### Exercise details
Return the entire listing, character for character.

### Given entries

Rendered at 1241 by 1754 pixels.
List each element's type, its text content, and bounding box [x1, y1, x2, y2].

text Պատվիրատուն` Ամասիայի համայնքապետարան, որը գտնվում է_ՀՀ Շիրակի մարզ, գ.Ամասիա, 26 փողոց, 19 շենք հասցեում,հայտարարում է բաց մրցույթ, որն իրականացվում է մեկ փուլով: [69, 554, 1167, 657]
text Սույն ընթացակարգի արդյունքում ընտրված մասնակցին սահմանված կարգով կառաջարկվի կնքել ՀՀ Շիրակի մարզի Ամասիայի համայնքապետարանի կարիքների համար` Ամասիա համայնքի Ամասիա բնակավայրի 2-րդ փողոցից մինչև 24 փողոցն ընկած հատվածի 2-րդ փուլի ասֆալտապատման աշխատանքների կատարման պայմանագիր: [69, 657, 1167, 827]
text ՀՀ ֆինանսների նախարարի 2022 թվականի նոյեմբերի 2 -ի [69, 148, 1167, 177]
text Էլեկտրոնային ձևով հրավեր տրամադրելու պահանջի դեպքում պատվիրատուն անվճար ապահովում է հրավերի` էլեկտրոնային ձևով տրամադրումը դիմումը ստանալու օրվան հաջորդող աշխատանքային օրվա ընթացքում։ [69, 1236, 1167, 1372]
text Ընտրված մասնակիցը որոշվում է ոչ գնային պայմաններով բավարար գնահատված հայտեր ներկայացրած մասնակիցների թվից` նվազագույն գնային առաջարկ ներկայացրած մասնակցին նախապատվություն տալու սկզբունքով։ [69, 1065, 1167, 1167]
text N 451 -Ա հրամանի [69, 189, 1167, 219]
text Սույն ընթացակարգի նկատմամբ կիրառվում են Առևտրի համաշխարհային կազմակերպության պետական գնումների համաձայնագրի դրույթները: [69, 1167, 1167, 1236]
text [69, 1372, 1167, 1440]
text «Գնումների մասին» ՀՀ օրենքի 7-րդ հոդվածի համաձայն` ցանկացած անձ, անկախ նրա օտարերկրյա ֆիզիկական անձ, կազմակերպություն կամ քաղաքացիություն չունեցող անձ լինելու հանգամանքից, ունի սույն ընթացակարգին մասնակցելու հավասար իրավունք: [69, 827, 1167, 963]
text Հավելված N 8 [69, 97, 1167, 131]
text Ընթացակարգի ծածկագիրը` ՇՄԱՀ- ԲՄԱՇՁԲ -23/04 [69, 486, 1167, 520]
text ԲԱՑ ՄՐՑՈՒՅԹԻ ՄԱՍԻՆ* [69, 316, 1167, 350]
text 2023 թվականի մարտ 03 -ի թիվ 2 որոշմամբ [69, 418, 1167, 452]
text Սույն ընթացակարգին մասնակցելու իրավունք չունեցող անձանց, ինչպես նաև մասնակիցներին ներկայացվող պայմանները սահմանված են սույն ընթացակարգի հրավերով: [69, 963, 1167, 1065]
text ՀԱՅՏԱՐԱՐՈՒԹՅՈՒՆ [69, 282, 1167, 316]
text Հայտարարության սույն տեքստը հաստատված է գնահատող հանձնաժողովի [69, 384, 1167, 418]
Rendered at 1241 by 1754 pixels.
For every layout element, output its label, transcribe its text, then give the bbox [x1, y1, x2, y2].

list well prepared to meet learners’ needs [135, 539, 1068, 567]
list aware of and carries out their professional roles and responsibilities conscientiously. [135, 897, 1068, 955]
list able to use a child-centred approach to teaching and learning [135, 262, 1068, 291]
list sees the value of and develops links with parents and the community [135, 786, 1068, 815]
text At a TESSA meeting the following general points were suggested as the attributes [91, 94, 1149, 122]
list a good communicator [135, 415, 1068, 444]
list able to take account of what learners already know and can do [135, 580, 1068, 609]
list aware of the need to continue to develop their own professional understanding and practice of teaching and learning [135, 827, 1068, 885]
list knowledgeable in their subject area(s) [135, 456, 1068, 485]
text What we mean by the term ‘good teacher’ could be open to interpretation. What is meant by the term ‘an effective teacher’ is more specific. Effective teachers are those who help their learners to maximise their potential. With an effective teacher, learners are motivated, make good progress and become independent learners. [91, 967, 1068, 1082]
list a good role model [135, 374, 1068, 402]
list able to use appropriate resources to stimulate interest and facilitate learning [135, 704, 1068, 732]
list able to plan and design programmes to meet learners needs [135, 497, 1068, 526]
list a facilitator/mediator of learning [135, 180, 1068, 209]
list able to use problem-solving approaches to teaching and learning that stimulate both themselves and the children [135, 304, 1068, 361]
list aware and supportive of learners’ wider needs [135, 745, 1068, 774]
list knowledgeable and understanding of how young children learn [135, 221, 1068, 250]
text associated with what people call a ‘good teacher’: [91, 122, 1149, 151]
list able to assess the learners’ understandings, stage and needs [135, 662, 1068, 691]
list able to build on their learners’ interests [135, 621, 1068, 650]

### Answer to this exercise
Rendered at 1241 by 1754 pixels.
List each element's type, its text content, and bounding box [x1, y1, x2, y2].

text Պատվիրատուն` Ամասիայի համայնքապետարան, որը գտնվում է_ՀՀ Շիրակի մարզ, գ.Ամասիա, 26 փողոց, 19 շենք հասցեում,հայտարարում է բաց մրցույթ, որն իրականացվում է մեկ փուլով: [69, 554, 1167, 657]
text Սույն ընթացակարգի արդյունքում ընտրված մասնակցին սահմանված կարգով կառաջարկվի կնքել ՀՀ Շիրակի մարզի Ամասիայի համայնքապետարանի կարիքների համար` Ամասիա համայնքի Ամասիա բնակավայրի 2-րդ փողոցից մինչև 24 փողոցն ընկած հատվածի 2-րդ փուլի ասֆալտապատման աշխատանքների կատարման պայմանագիր: [69, 657, 1167, 827]
text ՀՀ ֆինանսների նախարարի 2022 թվականի նոյեմբերի 2 -ի [69, 148, 1167, 177]
text Էլեկտրոնային ձևով հրավեր տրամադրելու պահանջի դեպքում պատվիրատուն անվճար ապահովում է հրավերի` էլեկտրոնային ձևով տրամադրումը դիմումը ստանալու օրվան հաջորդող աշխատանքային օրվա ընթացքում։ [69, 1236, 1167, 1372]
text Ընտրված մասնակիցը որոշվում է ոչ գնային պայմաններով բավարար գնահատված հայտեր ներկայացրած մասնակիցների թվից` նվազագույն գնային առաջարկ ներկայացրած մասնակցին նախապատվություն տալու սկզբունքով։ [69, 1065, 1167, 1167]
text N 451 -Ա հրամանի [69, 189, 1167, 219]
text Սույն ընթացակարգի նկատմամբ կիրառվում են Առևտրի համաշխարհային կազմակերպության պետական գնումների համաձայնագրի դրույթները: [69, 1167, 1167, 1236]
text [69, 1372, 1167, 1440]
text «Գնումների մասին» ՀՀ օրենքի 7-րդ հոդվածի համաձայն` ցանկացած անձ, անկախ նրա օտարերկրյա ֆիզիկական անձ, կազմակերպություն կամ քաղաքացիություն չունեցող անձ լինելու հանգամանքից, ունի սույն ընթացակարգին մասնակցելու հավասար իրավունք: [69, 827, 1167, 963]
text Հավելված N 8 [69, 97, 1167, 131]
text Ընթացակարգի ծածկագիրը` ՇՄԱՀ- ԲՄԱՇՁԲ -23/04 [69, 486, 1167, 520]
text ԲԱՑ ՄՐՑՈՒՅԹԻ ՄԱՍԻՆ* [69, 316, 1167, 350]
text 2023 թվականի մարտ 03 -ի թիվ 2 որոշմամբ [69, 418, 1167, 452]
text Սույն ընթացակարգին մասնակցելու իրավունք չունեցող անձանց, ինչպես նաև մասնակիցներին ներկայացվող պայմանները սահմանված են սույն ընթացակարգի հրավերով: [69, 963, 1167, 1065]
text ՀԱՅՏԱՐԱՐՈՒԹՅՈՒՆ [69, 282, 1167, 316]
text Հայտարարության սույն տեքստը հաստատված է գնահատող հանձնաժողովի [69, 384, 1167, 418]
Rendered at 1241 by 1754 pixels.
For every layout element, output its label, transcribe its text, then give the bbox [x1, y1, x2, y2].

list well prepared to meet learners’ needs [135, 539, 1068, 567]
list aware of and carries out their professional roles and responsibilities conscientiously. [135, 897, 1068, 955]
list able to use a child-centred approach to teaching and learning [135, 262, 1068, 291]
list sees the value of and develops links with parents and the community [135, 786, 1068, 815]
text At a TESSA meeting the following general points were suggested as the attributes [91, 94, 1149, 122]
list a good communicator [135, 415, 1068, 444]
list able to take account of what learners already know and can do [135, 580, 1068, 609]
list aware of the need to continue to develop their own professional understanding and practice of teaching and learning [135, 827, 1068, 885]
list knowledgeable in their subject area(s) [135, 456, 1068, 485]
text What we mean by the term ‘good teacher’ could be open to interpretation. What is meant by the term ‘an effective teacher’ is more specific. Effective teachers are those who help their learners to maximise their potential. With an effective teacher, learners are motivated, make good progress and become independent learners. [91, 967, 1068, 1082]
list a good role model [135, 374, 1068, 402]
list able to use appropriate resources to stimulate interest and facilitate learning [135, 704, 1068, 732]
list able to plan and design programmes to meet learners needs [135, 497, 1068, 526]
list a facilitator/mediator of learning [135, 180, 1068, 209]
list able to use problem-solving approaches to teaching and learning that stimulate both themselves and the children [135, 304, 1068, 361]
list aware and supportive of learners’ wider needs [135, 745, 1068, 774]
list knowledgeable and understanding of how young children learn [135, 221, 1068, 250]
text associated with what people call a ‘good teacher’: [91, 122, 1149, 151]
list able to assess the learners’ understandings, stage and needs [135, 662, 1068, 691]
list able to build on their learners’ interests [135, 621, 1068, 650]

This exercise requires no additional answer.